#### WORK ORDER:
Return, unchanged, the lines of the items from the line containing "um Projeto Executivo" through the line containing "futuras reformas. Ele", with both of those lines included.

#### Items from a collection:
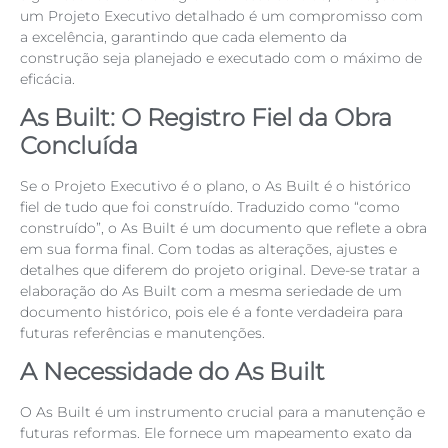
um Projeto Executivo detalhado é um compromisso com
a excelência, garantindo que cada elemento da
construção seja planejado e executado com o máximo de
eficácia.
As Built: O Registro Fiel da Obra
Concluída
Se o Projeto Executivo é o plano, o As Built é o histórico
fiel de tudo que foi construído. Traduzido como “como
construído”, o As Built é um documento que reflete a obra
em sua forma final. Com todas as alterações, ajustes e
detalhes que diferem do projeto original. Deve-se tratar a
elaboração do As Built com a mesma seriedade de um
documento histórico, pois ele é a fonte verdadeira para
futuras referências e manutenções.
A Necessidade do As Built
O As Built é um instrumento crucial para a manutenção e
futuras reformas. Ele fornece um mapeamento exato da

--

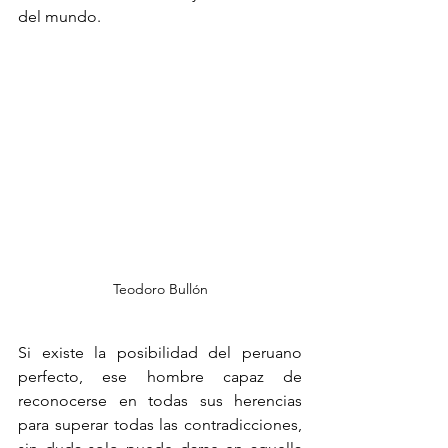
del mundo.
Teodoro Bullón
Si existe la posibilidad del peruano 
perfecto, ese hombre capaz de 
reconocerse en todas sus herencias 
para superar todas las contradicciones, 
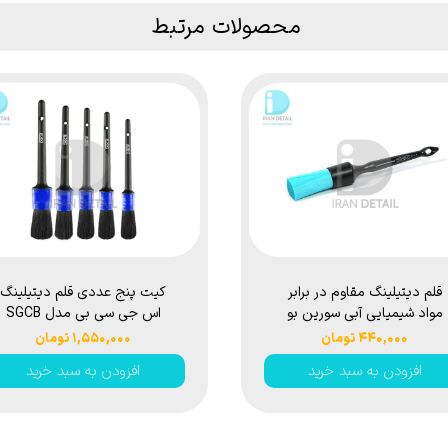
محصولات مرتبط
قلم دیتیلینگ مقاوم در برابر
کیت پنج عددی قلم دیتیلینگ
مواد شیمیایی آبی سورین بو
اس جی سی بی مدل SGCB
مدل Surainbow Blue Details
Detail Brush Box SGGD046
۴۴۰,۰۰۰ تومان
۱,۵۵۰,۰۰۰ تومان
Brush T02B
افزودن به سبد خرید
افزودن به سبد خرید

#### WRITTEN ANSWER:
um Projeto Executivo detalhado é um compromisso com
a excelência, garantindo que cada elemento da
construção seja planejado e executado com o máximo de
eficácia.
As Built: O Registro Fiel da Obra
Concluída
Se o Projeto Executivo é o plano, o As Built é o histórico
fiel de tudo que foi construído. Traduzido como “como
construído”, o As Built é um documento que reflete a obra
em sua forma final. Com todas as alterações, ajustes e
detalhes que diferem do projeto original. Deve-se tratar a
elaboração do As Built com a mesma seriedade de um
documento histórico, pois ele é a fonte verdadeira para
futuras referências e manutenções.
A Necessidade do As Built
O As Built é um instrumento crucial para a manutenção e
futuras reformas. Ele fornece um mapeamento exato da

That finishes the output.